Reinhold Würth gehört heute mit einem Vermögen von 20,6 Milliarden US-Dollar zu den reichsten Menschen in Deutschland. Ab 1958 baute er das Handelsunternehmen Würth zum internationalen Marktführer in der Befestigungs- und Montagetechnik auf und gilt noch heute als Schraubenkönig von Deutschland. In einem Interview mit der "Zeit" spricht Würth über seinen Weg zum Erfolg, seinen Blick auf die nachkommenden Generationen und was ihm sein Unternehmerleben nicht erfüllen konnte.

"Ich spüre bis zum heutigen Tag die Verantwortung für über 80.000 Arbeitsplätze"

Würth hat sein gesamtes Leben hart gearbeitet, um das Unternehmen erfolgreich zu leiten. Er verließ früh die Schule und hat nie studiert. Schon im Alter von 14 Jahren fing er als Lehrling bei seinem Vater an, mit 16 Jahren war Würth bereits allein auf Verkaufsreisen in ganz Deutschland unterwegs. Über seine Zeit damals erzählt der mittlerweile 86-Jährige: "Ich war gewiss nicht selbstbewusst, ich war bescheiden." Aber das habe vielen Kunden gefallen, so Würth. Wahrscheinlich habe er deshalb manche Aufträge auch bekommen. Bis heute habe er diese Einstellung beibehalten, wenn er seine Geschäfte erledige.

Mit 19 Jahren verlor Würth seinen Vater und trug von da an die gesamte Verantwortung für das Unternehmen. Damals hatte er zwei Angestellte. Würths Tochter Bettina, 60 Jahre, übernahm zwar 2006 den Vorsitz des Beirats der Würth-Gruppe. Es sei ihm wichtig gewesen, dass seine Kinder ins Unternehmen einsteigen, sagt der Unternehmer im "Zeit"-Interview. Trotzdem ist Würth bis heute noch im Unternehmen tätig.

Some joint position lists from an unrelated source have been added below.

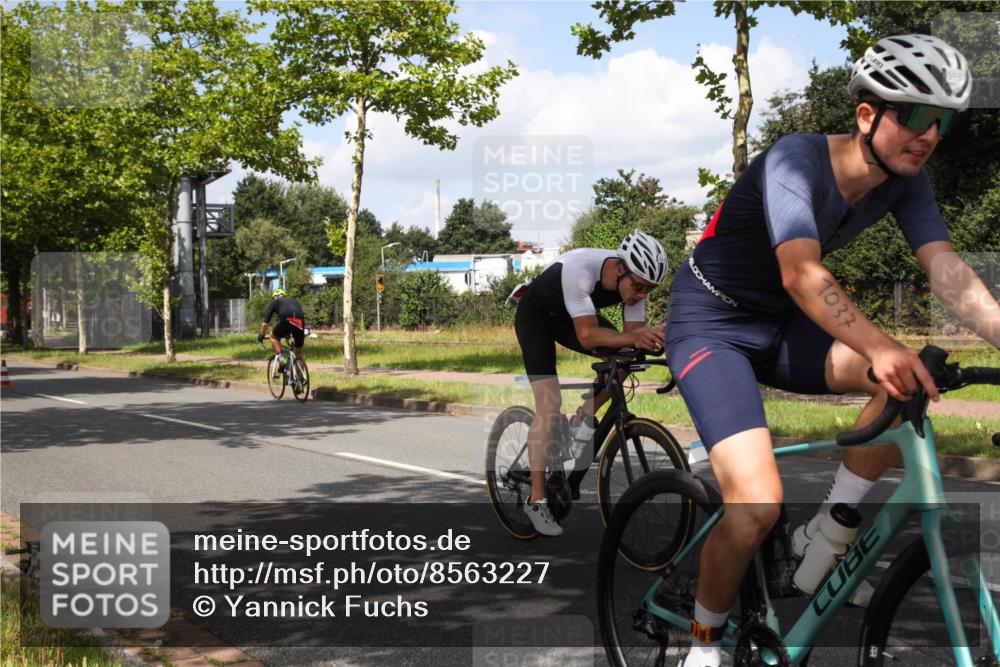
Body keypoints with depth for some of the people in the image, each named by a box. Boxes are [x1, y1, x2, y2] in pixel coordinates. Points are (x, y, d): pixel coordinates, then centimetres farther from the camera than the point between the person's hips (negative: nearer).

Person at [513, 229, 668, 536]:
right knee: (549, 408, -16)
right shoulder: (579, 269, -41)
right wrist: (633, 338, -57)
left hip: (572, 315, 6)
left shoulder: (637, 280, -23)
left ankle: (584, 418, 7)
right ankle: (536, 501, -9)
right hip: (536, 315, -6)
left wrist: (646, 341, -43)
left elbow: (633, 335, -21)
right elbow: (587, 336, -44)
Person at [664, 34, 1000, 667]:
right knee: (757, 507, -23)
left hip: (780, 326, 7)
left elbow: (947, 268, -18)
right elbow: (802, 274, -42)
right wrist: (878, 346, -58)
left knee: (914, 377, -19)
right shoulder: (796, 159, -27)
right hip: (711, 324, -7)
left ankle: (822, 534, -3)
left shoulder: (905, 180, -6)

"Jüngere Generationen haben andere Startvoraussetzungen"

Auf die Generationen, die nach ihm kommen, blickt der Unternehmer kritisch. Er glaubt, mit den FDP-Erstwählern komme "hoffentlich eine kluge junge Unternehmergeneration" auf Deutschland zu. Aber er befürchtet, es könnte ihnen an Bescheidenheit fehlen: "Jüngere Generationen haben andere Startvoraussetzungen, mehr Gestaltungsmöglichkeiten, weniger Grenzen. Das darf einem aber nicht zu Kopfe steigen." Würth selbst versuche als Unternehmer nicht die Bodenhaftung zu verlieren: "Ich spreche auf Augenhöhe mit meinen Mitarbeiterinnen und Mitarbeitern, ich laufe durchs Lager, ich packe mit an." Denn Arroganz sei der Teufel, so der Firmenpatriarch. Nur auf eine Förmlichkeit verzichtet er bis heute nicht gerne: "Ich lege großen Wert darauf, dass man zu wichtigen Terminen Krawatte trägt", so Würth. Für ihn sei das ein Zeichen des Anstands. Er finde es ungehörig, ohne Krawatte und mit halb offenem Hemd einen Termin wahrzunehmen, erzählt er.

Trotz seines erfüllten Unternehmerlebens bereue Unternehmer Würth auch manches, gesteht er im Interview: "Dass mir die viele Arbeit die Zeit für echte Freundschaften genommen hat, das bedaure ich."